17 And I saw an angel standing in the sun, who cried in a loud voice to all the birds flying in midair, "Come, gather together for the great supper of God, 18 so that you may eat the flesh of kings, generals, and mighty men, of horses and their riders, and the flesh of all people, free and slave, small and great."
We find out that the risen Lord is not a man of passiveness. We find he is not a man of tolerance. We find out that he is violent in nature, and his slaughter is so great that the birds feast on the flesh of the dead enemy.
Our milquetoast savior is gone. Left is a might force that is terrible to behold. A force the same as his Father.
The tolerant viewpoint just doesn't stand up.
But, how about the other viewpoint. The idea that in "really bad" cases, violence is okay?
This is as fatally flawed as the tolerant person. We must start off with the example of the early church. The gospel was spread by a group of individuals that were kind to all. They took in the prostitute and the greedy.
However, from a complete scriptural standpoint, these views are most difficult to puncture. So, of the two viewpoint this is the less egregious of the two.
However, we must appeal to commonsense here. One only needs to read of the 30 Year War that demolished the continental Europe to understand what religious "intolerance" means. Catholics, Lutherans, and Calvinists all killing each other because they had the "right view" of scripture. Schwedentrunk being practiced by the armies of the religious. Intolerance breeds destruction and curses down on the heads of Christians.
So, what is the right viewpoint?
The first thing to realize is that God knows and approves every death. Did you die in the great slaughter of Numbers 31? Yes? Then God approved this death.
Did you die of a heart attack? If the answer is yes, then God approved this death. Were you tortured and killed? Then God approved this death.
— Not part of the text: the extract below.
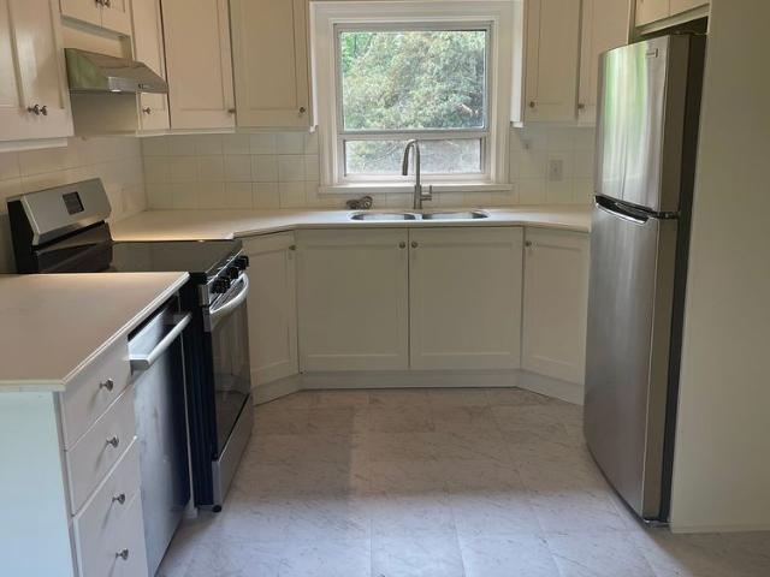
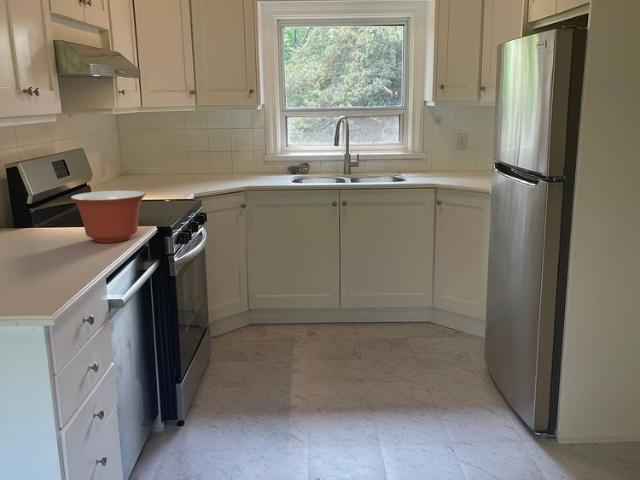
+ mixing bowl [70,190,146,244]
As hard as it may seem to us, God allows torture, suffering and pain. God approves and allows every death. Not a sparrow falls from the sky that God doesn't know about it.
"How can God be so heartless?" one might ask.
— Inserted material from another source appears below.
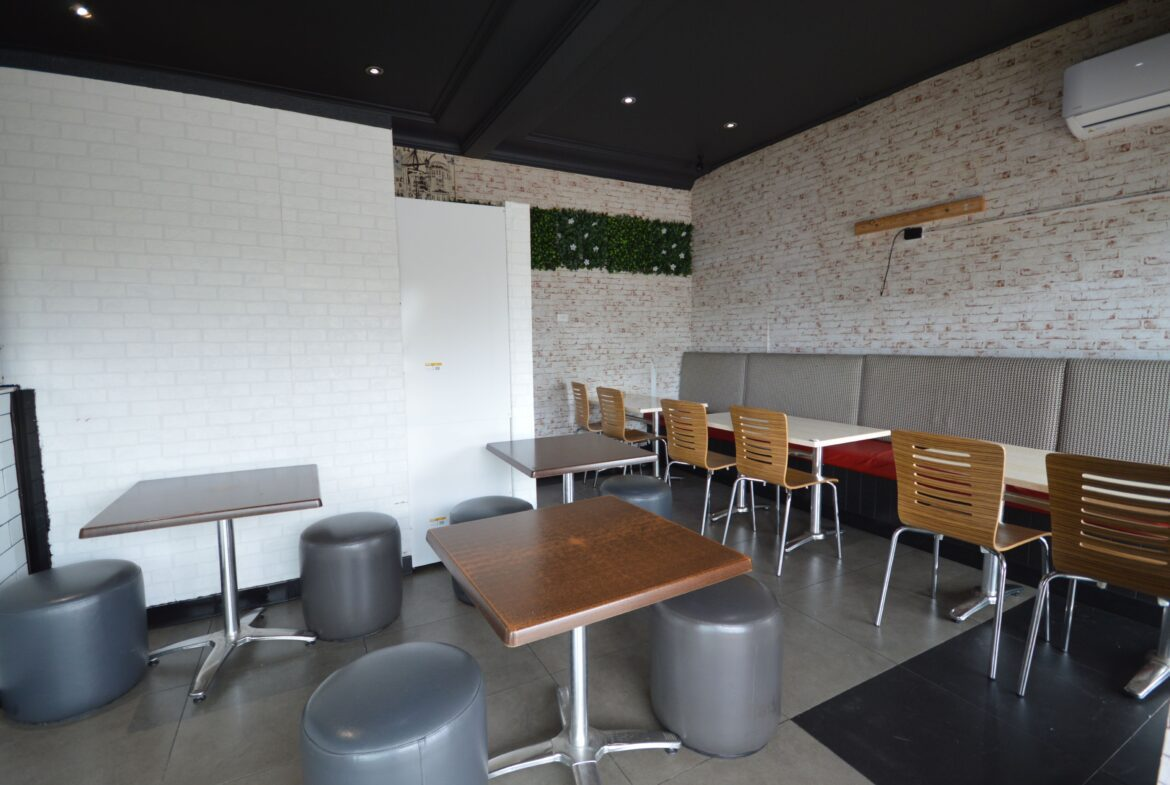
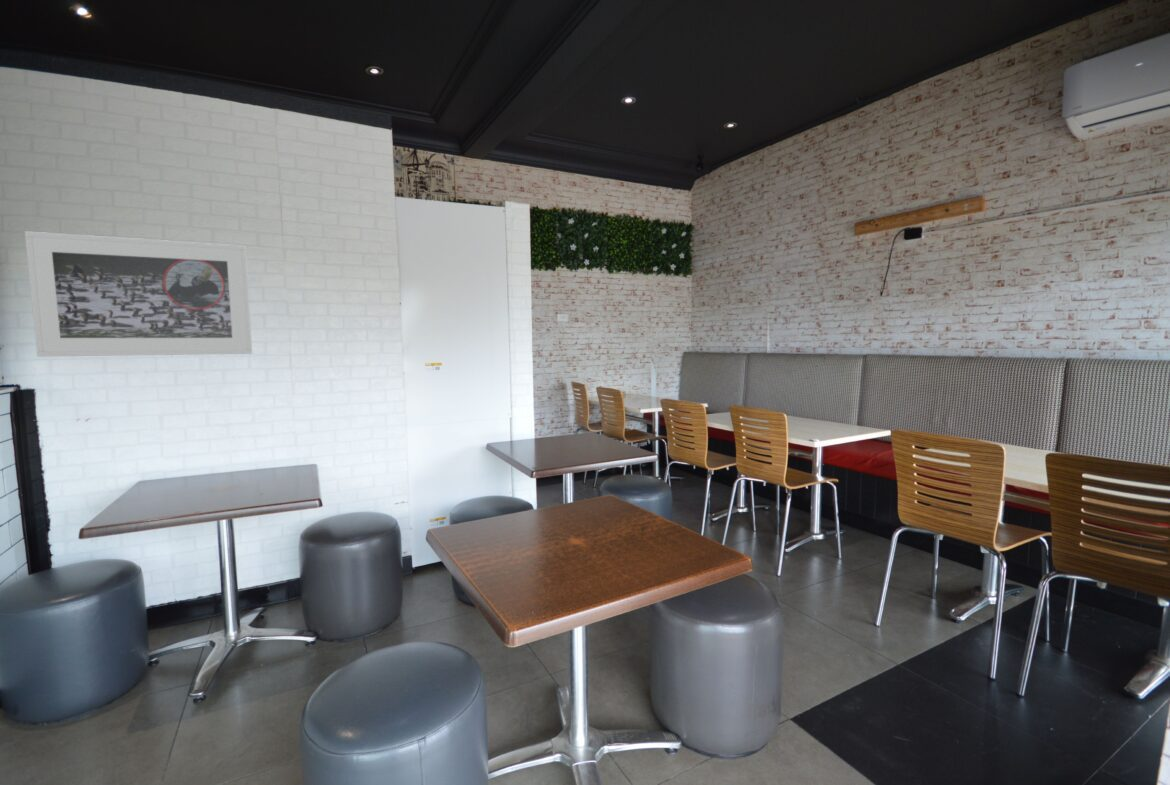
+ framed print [24,230,253,358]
See this is the secret of the incarnation. With this act, God declares that "I ask you no more than what I did." Christ allowed himself to be tortured beyond belief, and see the worse of all deaths. While we may hate suffering, to God it is all part of life. It is not desired, and Christ asked for the cup to pass him by. But the lesson of the incarnation is that we must all take the road in front of us. I will not seek it out, as I am not a masochist. If asked to suffer, I will go begging and screaming in the other direction. However, I have no perception that this is "unfair." I am scared of it, but accepting.
It is my belief that killing is not wrong. The key, however, is that it must be God who directly commands the killing, for it to be right.
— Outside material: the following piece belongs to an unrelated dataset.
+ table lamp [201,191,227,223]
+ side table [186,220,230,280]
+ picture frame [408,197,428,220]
Now we get to the whole point of the right view of killing, tolerance, suffering, and genocide. The tolerant viewpoint gets it wrong, because they believe that God has changed. This is incorrect. He is exactly the same. With the advent of our Lord on Earth, what has changed is our rights and our relationship with the Lord. In the Old Covenant, we were dead under the law. In the New Covenant, we are freed from the law. However, because we are forgiven, there is no right for us to judge. By in large, we must give up our desire for revenge, and we must forgive.
I will not cast a stone at homosexual, and neither will I put an adulterer to death. I am a part of the new covenant, and I am following our Lord's example of how to live an earthly life.
However, this does not mean that the Lord has continued in this role. Mind you, we are not under the Old Testament Law. It is passed. However, holiness and purity are still required. Violence is no longer our option, but it is our Lord's.
We cannot listen to a crazy person or a pastor that tells us to take arms. We should not be convinced in some slick propaganda that we are "doing the right thing and defending our country."
However, if the Lord appears tomorrow on a White Horse and commands me to take up my sword....
I will do it willingly. And if that seems disturbing, I have great confidence that it will only happen after the rapture or the resurrection.